→ **Written task**: Copy every line of text in the records below exactly, keeping each one in its original order.

(Beginning of Data records)

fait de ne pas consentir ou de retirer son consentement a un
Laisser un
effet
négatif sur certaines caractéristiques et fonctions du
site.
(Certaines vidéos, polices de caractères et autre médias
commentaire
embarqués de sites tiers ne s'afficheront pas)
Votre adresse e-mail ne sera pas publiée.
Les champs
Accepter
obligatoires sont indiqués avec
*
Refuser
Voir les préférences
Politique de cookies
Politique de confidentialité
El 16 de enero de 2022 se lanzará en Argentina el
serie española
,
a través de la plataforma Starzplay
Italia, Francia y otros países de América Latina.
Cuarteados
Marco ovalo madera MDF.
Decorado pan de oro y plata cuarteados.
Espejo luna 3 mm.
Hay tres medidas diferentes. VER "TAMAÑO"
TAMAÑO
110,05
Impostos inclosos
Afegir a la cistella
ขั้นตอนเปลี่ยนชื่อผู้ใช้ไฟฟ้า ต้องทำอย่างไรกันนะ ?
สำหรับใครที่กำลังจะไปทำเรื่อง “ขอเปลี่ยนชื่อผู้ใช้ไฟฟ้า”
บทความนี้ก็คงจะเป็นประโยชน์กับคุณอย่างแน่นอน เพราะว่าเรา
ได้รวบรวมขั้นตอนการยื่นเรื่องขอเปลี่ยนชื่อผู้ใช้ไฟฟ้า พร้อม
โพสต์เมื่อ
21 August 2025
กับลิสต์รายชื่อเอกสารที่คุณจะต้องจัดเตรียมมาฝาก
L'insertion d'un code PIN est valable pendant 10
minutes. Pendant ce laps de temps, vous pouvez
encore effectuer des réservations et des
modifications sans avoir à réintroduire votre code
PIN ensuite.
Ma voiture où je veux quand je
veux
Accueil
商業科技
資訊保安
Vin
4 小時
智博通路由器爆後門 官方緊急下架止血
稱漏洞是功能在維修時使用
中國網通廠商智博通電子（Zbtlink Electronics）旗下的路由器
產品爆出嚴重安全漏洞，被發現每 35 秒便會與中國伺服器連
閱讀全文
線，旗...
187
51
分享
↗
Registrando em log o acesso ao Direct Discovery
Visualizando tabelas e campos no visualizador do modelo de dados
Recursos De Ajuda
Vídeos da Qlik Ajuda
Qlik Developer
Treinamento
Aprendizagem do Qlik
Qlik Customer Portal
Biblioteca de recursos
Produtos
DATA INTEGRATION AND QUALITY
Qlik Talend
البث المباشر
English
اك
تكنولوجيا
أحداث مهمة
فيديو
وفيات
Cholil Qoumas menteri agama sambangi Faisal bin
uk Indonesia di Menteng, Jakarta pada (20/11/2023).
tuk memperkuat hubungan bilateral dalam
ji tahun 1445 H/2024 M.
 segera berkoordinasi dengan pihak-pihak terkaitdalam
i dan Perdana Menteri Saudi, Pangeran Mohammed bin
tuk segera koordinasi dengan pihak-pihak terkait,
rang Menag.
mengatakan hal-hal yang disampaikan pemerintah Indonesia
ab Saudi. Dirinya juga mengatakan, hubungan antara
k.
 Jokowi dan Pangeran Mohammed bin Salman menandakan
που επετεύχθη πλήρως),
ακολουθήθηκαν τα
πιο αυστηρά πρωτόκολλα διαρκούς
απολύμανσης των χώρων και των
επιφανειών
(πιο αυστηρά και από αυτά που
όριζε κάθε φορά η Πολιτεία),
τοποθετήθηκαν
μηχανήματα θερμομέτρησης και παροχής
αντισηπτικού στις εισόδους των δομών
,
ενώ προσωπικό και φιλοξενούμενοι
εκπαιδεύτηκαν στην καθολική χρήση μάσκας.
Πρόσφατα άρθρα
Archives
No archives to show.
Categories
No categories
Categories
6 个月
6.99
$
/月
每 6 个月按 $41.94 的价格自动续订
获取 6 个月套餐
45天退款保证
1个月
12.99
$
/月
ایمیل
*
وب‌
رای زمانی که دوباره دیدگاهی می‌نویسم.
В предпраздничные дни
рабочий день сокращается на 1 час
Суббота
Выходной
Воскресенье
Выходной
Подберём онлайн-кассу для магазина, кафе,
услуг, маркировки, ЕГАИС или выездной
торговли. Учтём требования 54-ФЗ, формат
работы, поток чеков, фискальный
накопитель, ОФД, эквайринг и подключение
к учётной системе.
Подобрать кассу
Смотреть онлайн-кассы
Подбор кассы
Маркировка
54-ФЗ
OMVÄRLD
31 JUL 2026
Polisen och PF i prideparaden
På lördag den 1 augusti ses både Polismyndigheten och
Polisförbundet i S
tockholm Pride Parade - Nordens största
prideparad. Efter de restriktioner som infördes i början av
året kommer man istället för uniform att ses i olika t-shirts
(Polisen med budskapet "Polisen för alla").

(End of Data records)

→ **Solution**:
fait de ne pas consentir ou de retirer son consentement a un
Laisser un
effet
négatif sur certaines caractéristiques et fonctions du
site.
(Certaines vidéos, polices de caractères et autre médias
commentaire
embarqués de sites tiers ne s'afficheront pas)
Votre adresse e-mail ne sera pas publiée.
Les champs
Accepter
obligatoires sont indiqués avec
*
Refuser
Voir les préférences
Politique de cookies
Politique de confidentialité
El 16 de enero de 2022 se lanzará en Argentina el
serie española
,
a través de la plataforma Starzplay
Italia, Francia y otros países de América Latina.
Cuarteados
Marco ovalo madera MDF.
Decorado pan de oro y plata cuarteados.
Espejo luna 3 mm.
Hay tres medidas diferentes. VER "TAMAÑO"
TAMAÑO
110,05
Impostos inclosos
Afegir a la cistella
ขั้นตอนเปลี่ยนชื่อผู้ใช้ไฟฟ้า ต้องทำอย่างไรกันนะ ?
สำหรับใครที่กำลังจะไปทำเรื่อง “ขอเปลี่ยนชื่อผู้ใช้ไฟฟ้า”
บทความนี้ก็คงจะเป็นประโยชน์กับคุณอย่างแน่นอน เพราะว่าเรา
ได้รวบรวมขั้นตอนการยื่นเรื่องขอเปลี่ยนชื่อผู้ใช้ไฟฟ้า พร้อม
โพสต์เมื่อ
21 August 2025
กับลิสต์รายชื่อเอกสารที่คุณจะต้องจัดเตรียมมาฝาก
L'insertion d'un code PIN est valable pendant 10
minutes. Pendant ce laps de temps, vous pouvez
encore effectuer des réservations et des
modifications sans avoir à réintroduire votre code
PIN ensuite.
Ma voiture où je veux quand je
veux
Accueil
商業科技
資訊保安
Vin
4 小時
智博通路由器爆後門 官方緊急下架止血
稱漏洞是功能在維修時使用
中國網通廠商智博通電子（Zbtlink Electronics）旗下的路由器
產品爆出嚴重安全漏洞，被發現每 35 秒便會與中國伺服器連
閱讀全文
線，旗...
187
51
分享
↗
Registrando em log o acesso ao Direct Discovery
Visualizando tabelas e campos no visualizador do modelo de dados
Recursos De Ajuda
Vídeos da Qlik Ajuda
Qlik Developer
Treinamento
Aprendizagem do Qlik
Qlik Customer Portal
Biblioteca de recursos
Produtos
DATA INTEGRATION AND QUALITY
Qlik Talend
البث المباشر
English
اك
تكنولوجيا
أحداث مهمة
فيديو
وفيات
Cholil Qoumas menteri agama sambangi Faisal bin
uk Indonesia di Menteng, Jakarta pada (20/11/2023).
tuk memperkuat hubungan bilateral dalam
ji tahun 1445 H/2024 M.
 segera berkoordinasi dengan pihak-pihak terkaitdalam
i dan Perdana Menteri Saudi, Pangeran Mohammed bin
tuk segera koordinasi dengan pihak-pihak terkait,
rang Menag.
mengatakan hal-hal yang disampaikan pemerintah Indonesia
ab Saudi. Dirinya juga mengatakan, hubungan antara
k.
 Jokowi dan Pangeran Mohammed bin Salman menandakan
που επετεύχθη πλήρως),
ακολουθήθηκαν τα
πιο αυστηρά πρωτόκολλα διαρκούς
απολύμανσης των χώρων και των
επιφανειών
(πιο αυστηρά και από αυτά που
όριζε κάθε φορά η Πολιτεία),
τοποθετήθηκαν
μηχανήματα θερμομέτρησης και παροχής
αντισηπτικού στις εισόδους των δομών
,
ενώ προσωπικό και φιλοξενούμενοι
εκπαιδεύτηκαν στην καθολική χρήση μάσκας.
Πρόσφατα άρθρα
Archives
No archives to show.
Categories
No categories
Categories
6 个月
6.99
$
/月
每 6 个月按 $41.94 的价格自动续订
获取 6 个月套餐
45天退款保证
1个月
12.99
$
/月
ایمیل
*
وب‌
رای زمانی که دوباره دیدگاهی می‌نویسم.
В предпраздничные дни
рабочий день сокращается на 1 час
Суббота
Выходной
Воскресенье
Выходной
Подберём онлайн-кассу для магазина, кафе,
услуг, маркировки, ЕГАИС или выездной
торговли. Учтём требования 54-ФЗ, формат
работы, поток чеков, фискальный
накопитель, ОФД, эквайринг и подключение
к учётной системе.
Подобрать кассу
Смотреть онлайн-кассы
Подбор кассы
Маркировка
54-ФЗ
OMVÄRLD
31 JUL 2026
Polisen och PF i prideparaden
På lördag den 1 augusti ses både Polismyndigheten och
Polisförbundet i S
tockholm Pride Parade - Nordens största
prideparad. Efter de restriktioner som infördes i början av
året kommer man istället för uniform att ses i olika t-shirts
(Polisen med budskapet "Polisen för alla").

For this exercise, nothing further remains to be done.